No final da tarde deste sábado, 23, por volta de 18h (horário local; 19h, no horário de Brasília), um homem que estava no entorno da Casa Branca sacou uma arma da mochila e atirou contra oficiais do Serviço Secreto.

Eles responderam, dando início a um tiroteio. Um pedestre foi atingido - ainda não se sabe por quem. Não há informações oficiais sobre seu estado de saúde, porém um agente informou à CNN que é “crítico”. O atirador, também atingido, foi levado ao hospital. Ele morreu.

Uma fotógrafo do New York Times que estava na Casa Branca disse ter ouvido algo entre 20 a 30 tiros.

E depois?

Em razão da troca de tiros, a Casa Branca acionou o protocolo de lockdown que durou cerca de 40 minutos, segundo a imprensa americana. Durante o lockdown, a Casa Branca é isolada para proteger o presidente e demais funcionários.

A entrada e saída de pessoas é controlada até que a situação se normalize. Policiais isolaram o local do incidente para reunir provas. Novas informações devem ser reveladas neste domingo.

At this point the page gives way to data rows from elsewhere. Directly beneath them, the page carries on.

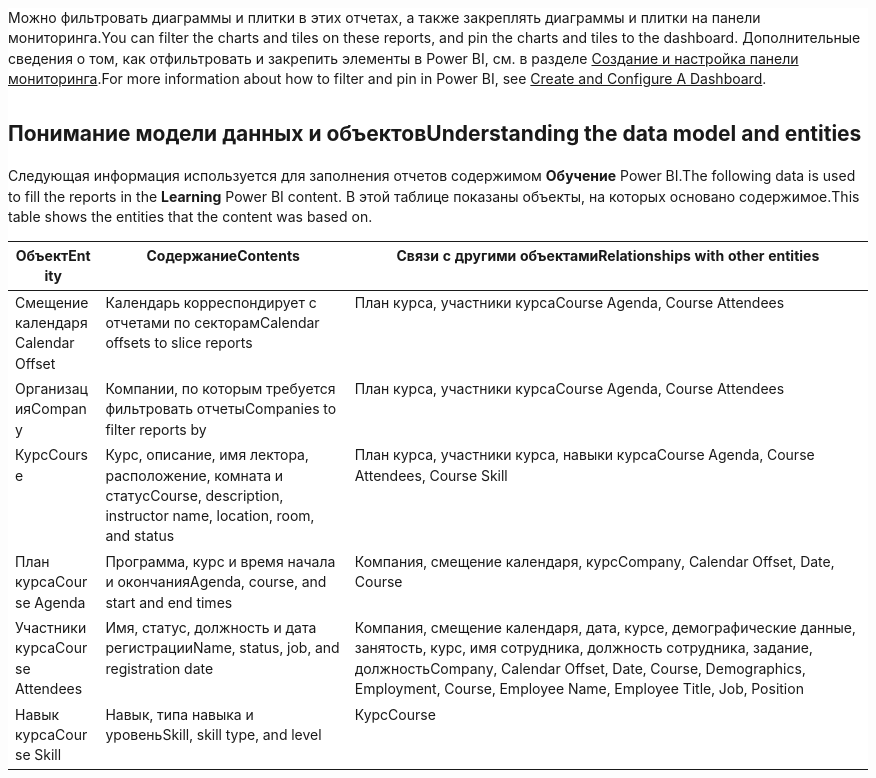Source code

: <span data-ttu-id="17a38-130">Можно фильтровать диаграммы и плитки в этих отчетах, а также закреплять диаграммы и плитки на панели мониторинга.</span><span class="sxs-lookup"><span data-stu-id="17a38-130">You can filter the charts and tiles on these reports, and pin the charts and tiles to the dashboard.</span></span> <span data-ttu-id="17a38-131">Дополнительные сведения о том, как отфильтровать и закрепить элементы в Power BI, см. в разделе [Создание и настройка панели мониторинга](https://powerbi.microsoft.com/en-us/guided-learning/powerbi-learning-4-2-create-configure-dashboards).</span><span class="sxs-lookup"><span data-stu-id="17a38-131">For more information about how to filter and pin in Power BI, see [Create and Configure A Dashboard](https://powerbi.microsoft.com/en-us/guided-learning/powerbi-learning-4-2-create-configure-dashboards).</span></span>

## <a name="understanding-the-data-model-and-entities"></a><span data-ttu-id="17a38-132">Понимание модели данных и объектов</span><span class="sxs-lookup"><span data-stu-id="17a38-132">Understanding the data model and entities</span></span>

<span data-ttu-id="17a38-133">Следующая информация используется для заполнения отчетов содержимом **Обучение** Power BI.</span><span class="sxs-lookup"><span data-stu-id="17a38-133">The following data is used to fill the reports in the **Learning** Power BI content.</span></span> <span data-ttu-id="17a38-134">В этой таблице показаны объекты, на которых основано содержимое.</span><span class="sxs-lookup"><span data-stu-id="17a38-134">This table shows the entities that the content was based on.</span></span>

| <span data-ttu-id="17a38-135">Объект</span><span class="sxs-lookup"><span data-stu-id="17a38-135">Entity</span></span>           | <span data-ttu-id="17a38-136">Содержание</span><span class="sxs-lookup"><span data-stu-id="17a38-136">Contents</span></span>                                                         | <span data-ttu-id="17a38-137">Связи с другими объектами</span><span class="sxs-lookup"><span data-stu-id="17a38-137">Relationships with other entities</span></span> |
|------------------|------------------------------------------------------------------|-----------------------------------|
| <span data-ttu-id="17a38-138">Смещение календаря</span><span class="sxs-lookup"><span data-stu-id="17a38-138">Calendar Offset</span></span>  | <span data-ttu-id="17a38-139">Календарь корреспондирует с отчетами по секторам</span><span class="sxs-lookup"><span data-stu-id="17a38-139">Calendar offsets to slice reports</span></span>                                | <span data-ttu-id="17a38-140">План курса, участники курса</span><span class="sxs-lookup"><span data-stu-id="17a38-140">Course Agenda, Course Attendees</span></span> |
| <span data-ttu-id="17a38-141">Организация</span><span class="sxs-lookup"><span data-stu-id="17a38-141">Company</span></span>          | <span data-ttu-id="17a38-142">Компании, по которым требуется фильтровать отчеты</span><span class="sxs-lookup"><span data-stu-id="17a38-142">Companies to filter reports by</span></span>                                   | <span data-ttu-id="17a38-143">План курса, участники курса</span><span class="sxs-lookup"><span data-stu-id="17a38-143">Course Agenda, Course Attendees</span></span> |
| <span data-ttu-id="17a38-144">Курс</span><span class="sxs-lookup"><span data-stu-id="17a38-144">Course</span></span>           | <span data-ttu-id="17a38-145">Курс, описание, имя лектора, расположение, комната и статус</span><span class="sxs-lookup"><span data-stu-id="17a38-145">Course, description, instructor name, location, room, and status</span></span> | <span data-ttu-id="17a38-146">План курса, участники курса, навыки курса</span><span class="sxs-lookup"><span data-stu-id="17a38-146">Course Agenda, Course Attendees, Course Skill</span></span> |
| <span data-ttu-id="17a38-147">План курса</span><span class="sxs-lookup"><span data-stu-id="17a38-147">Course Agenda</span></span>    | <span data-ttu-id="17a38-148">Программа, курс и время начала и окончания</span><span class="sxs-lookup"><span data-stu-id="17a38-148">Agenda, course, and start and end times</span></span>                          | <span data-ttu-id="17a38-149">Компания, смещение календаря, курс</span><span class="sxs-lookup"><span data-stu-id="17a38-149">Company, Calendar Offset, Date, Course</span></span> |
| <span data-ttu-id="17a38-150">Участники курса</span><span class="sxs-lookup"><span data-stu-id="17a38-150">Course Attendees</span></span> | <span data-ttu-id="17a38-151">Имя, статус, должность и дата регистрации</span><span class="sxs-lookup"><span data-stu-id="17a38-151">Name, status, job, and registration date</span></span>                         | <span data-ttu-id="17a38-152">Компания, смещение календаря, дата, курсе, демографические данные, занятость, курс, имя сотрудника, должность сотрудника, задание, должность</span><span class="sxs-lookup"><span data-stu-id="17a38-152">Company, Calendar Offset, Date, Course, Demographics, Employment, Course, Employee Name, Employee Title, Job, Position</span></span> |
| <span data-ttu-id="17a38-153">Навык курса</span><span class="sxs-lookup"><span data-stu-id="17a38-153">Course Skill</span></span>     | <span data-ttu-id="17a38-154">Навык, типа навыка и уровень</span><span class="sxs-lookup"><span data-stu-id="17a38-154">Skill, skill type, and level</span></span>                                     | <span data-ttu-id="17a38-155">Курс</span><span class="sxs-lookup"><span data-stu-id="17a38-155">Course</span></span> |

Trump estava na Casa Branca?

Sim, o presidente dos Estados Unidos estava na Casa Branca no momento da troca de tiros.

Quem era o atirador?

Autoridades disseram à Reuters que o homem que abriu fogo contra a polícia é um uma pessoa “com distúrbios emocionais” e que uma medida protetiva já havia sido emitida contra ele anteriormente.

Mais tarde, o New York Times disse que o atirador foi identificado por dois oficiais com envolvidos na investigação como Nasire Best.